*** PROVIDED DATA Section Begins ***

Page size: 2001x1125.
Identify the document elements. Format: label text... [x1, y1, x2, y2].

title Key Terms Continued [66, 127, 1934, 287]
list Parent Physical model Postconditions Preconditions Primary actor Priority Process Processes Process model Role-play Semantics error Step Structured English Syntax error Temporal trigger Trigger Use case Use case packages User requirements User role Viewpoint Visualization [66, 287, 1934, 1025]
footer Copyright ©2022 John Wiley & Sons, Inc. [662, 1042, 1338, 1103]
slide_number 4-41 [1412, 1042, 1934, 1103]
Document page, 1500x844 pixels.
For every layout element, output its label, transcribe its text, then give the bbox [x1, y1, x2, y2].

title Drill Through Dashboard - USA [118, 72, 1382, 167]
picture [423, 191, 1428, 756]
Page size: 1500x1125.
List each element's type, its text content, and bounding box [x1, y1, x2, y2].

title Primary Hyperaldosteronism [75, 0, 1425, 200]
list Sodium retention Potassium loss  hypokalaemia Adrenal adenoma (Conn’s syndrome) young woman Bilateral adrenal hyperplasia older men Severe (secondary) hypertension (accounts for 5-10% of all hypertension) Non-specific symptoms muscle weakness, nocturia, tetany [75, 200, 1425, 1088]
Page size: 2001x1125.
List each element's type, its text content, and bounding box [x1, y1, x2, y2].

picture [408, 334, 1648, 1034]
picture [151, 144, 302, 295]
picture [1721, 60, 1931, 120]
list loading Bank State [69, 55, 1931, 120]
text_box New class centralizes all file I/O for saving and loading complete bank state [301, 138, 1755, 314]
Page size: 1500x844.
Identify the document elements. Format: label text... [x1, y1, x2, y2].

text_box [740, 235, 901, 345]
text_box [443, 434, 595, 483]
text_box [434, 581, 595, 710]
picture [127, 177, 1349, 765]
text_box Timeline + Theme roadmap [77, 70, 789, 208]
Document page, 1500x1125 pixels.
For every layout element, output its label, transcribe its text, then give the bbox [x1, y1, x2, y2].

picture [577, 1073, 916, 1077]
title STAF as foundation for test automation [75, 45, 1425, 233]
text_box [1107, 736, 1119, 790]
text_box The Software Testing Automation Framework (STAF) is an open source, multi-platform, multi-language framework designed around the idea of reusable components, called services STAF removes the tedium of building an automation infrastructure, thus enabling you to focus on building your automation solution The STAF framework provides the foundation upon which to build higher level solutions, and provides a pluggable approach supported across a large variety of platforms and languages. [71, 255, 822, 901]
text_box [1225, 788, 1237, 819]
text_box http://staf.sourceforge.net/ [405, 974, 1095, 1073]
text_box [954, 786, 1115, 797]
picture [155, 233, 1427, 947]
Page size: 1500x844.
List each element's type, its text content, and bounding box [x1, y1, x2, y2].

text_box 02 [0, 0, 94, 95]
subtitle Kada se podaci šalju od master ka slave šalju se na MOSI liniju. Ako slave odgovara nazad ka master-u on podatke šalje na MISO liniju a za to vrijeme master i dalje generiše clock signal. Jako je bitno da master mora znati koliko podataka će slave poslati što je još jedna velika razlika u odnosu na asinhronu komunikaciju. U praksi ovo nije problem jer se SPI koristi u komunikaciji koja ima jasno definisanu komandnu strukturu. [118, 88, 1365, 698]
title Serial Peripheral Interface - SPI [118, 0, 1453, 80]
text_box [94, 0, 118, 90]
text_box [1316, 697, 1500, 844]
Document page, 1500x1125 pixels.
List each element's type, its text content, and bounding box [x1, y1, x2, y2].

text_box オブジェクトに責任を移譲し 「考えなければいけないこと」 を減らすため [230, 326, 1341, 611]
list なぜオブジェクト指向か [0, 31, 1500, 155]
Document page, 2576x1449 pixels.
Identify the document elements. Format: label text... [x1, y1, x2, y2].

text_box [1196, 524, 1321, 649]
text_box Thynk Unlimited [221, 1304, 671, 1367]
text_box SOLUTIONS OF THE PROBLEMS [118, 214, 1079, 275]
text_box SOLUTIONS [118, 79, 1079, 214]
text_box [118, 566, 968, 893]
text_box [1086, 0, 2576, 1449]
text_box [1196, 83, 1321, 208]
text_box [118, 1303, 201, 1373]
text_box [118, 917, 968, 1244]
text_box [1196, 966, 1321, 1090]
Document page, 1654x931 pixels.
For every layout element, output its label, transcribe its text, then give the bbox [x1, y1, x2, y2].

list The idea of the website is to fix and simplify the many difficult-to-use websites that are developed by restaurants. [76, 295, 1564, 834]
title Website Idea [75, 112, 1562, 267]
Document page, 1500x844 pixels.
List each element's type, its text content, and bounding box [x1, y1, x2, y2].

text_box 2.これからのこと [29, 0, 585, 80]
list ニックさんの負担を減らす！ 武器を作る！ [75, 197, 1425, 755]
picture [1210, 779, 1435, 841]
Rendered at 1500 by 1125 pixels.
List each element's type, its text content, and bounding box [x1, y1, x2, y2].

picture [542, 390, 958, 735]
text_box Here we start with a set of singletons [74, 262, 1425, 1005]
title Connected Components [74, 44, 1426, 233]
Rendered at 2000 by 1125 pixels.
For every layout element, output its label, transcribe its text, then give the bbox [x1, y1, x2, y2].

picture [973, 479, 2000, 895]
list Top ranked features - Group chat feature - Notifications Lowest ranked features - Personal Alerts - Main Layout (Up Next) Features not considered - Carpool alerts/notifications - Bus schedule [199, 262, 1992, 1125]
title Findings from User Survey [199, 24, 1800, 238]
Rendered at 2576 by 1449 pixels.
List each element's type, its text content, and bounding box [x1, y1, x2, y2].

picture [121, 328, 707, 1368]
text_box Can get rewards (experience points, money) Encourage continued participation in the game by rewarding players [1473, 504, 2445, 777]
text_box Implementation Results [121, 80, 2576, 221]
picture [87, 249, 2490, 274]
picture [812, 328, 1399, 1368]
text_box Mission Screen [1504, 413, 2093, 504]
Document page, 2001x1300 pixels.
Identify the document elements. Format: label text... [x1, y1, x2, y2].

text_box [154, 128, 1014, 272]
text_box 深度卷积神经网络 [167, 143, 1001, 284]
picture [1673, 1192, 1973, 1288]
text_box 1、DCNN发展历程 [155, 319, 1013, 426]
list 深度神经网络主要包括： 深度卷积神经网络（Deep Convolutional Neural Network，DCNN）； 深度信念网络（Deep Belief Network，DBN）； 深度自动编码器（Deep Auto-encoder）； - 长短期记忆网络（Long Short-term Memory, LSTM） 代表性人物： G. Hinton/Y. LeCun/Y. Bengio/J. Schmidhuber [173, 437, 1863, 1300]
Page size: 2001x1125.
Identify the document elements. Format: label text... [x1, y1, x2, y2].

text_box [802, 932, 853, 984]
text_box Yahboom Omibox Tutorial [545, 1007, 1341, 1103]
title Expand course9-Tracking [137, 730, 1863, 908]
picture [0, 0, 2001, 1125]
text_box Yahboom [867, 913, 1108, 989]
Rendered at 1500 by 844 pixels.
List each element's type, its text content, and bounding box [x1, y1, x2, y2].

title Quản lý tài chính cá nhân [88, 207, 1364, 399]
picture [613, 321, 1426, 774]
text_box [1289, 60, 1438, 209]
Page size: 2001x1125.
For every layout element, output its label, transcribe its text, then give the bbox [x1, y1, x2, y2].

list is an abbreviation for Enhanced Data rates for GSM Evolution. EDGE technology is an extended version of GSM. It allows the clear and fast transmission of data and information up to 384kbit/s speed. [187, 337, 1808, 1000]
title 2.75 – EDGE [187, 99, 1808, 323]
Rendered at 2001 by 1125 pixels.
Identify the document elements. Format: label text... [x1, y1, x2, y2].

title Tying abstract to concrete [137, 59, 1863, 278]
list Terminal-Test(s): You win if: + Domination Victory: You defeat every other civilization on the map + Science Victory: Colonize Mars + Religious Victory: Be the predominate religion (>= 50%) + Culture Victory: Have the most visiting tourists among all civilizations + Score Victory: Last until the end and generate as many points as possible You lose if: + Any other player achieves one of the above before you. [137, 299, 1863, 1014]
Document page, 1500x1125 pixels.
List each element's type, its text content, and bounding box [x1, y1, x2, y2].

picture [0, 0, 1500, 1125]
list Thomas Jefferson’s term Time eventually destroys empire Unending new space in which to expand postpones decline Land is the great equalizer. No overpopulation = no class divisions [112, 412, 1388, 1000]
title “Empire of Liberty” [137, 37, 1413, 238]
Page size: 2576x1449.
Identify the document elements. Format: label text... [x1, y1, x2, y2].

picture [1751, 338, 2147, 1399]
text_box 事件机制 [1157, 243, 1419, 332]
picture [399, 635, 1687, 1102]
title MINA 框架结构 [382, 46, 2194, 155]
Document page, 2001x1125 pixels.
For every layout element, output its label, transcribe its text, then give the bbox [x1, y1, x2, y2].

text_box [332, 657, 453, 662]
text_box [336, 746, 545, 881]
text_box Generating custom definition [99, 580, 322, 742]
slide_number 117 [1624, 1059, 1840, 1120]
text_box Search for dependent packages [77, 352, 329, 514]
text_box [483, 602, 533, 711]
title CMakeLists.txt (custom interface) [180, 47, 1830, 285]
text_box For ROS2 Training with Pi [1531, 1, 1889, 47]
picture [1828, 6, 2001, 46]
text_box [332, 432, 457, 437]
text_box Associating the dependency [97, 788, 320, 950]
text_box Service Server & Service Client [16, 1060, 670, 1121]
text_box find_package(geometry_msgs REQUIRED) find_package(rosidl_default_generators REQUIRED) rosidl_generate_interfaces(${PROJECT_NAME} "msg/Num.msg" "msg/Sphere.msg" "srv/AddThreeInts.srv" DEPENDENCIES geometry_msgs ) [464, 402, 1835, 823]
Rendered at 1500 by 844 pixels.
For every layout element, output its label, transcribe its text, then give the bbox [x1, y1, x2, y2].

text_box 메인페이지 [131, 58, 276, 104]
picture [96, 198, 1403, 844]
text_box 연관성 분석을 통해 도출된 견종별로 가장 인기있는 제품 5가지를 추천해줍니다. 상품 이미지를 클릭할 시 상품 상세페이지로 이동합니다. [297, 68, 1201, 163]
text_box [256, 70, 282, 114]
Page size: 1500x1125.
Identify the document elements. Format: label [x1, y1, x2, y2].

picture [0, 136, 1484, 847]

*** PROVIDED DATA Section Ends ***

REQUEST: For each line above that contains the word "Rendered", copy that line.

WRITTEN SOLUTION:
Rendered at 1500 by 1125 pixels.
Rendered at 2000 by 1125 pixels.
Rendered at 2576 by 1449 pixels.
Rendered at 1500 by 844 pixels.
Rendered at 2001 by 1125 pixels.
Rendered at 1500 by 844 pixels.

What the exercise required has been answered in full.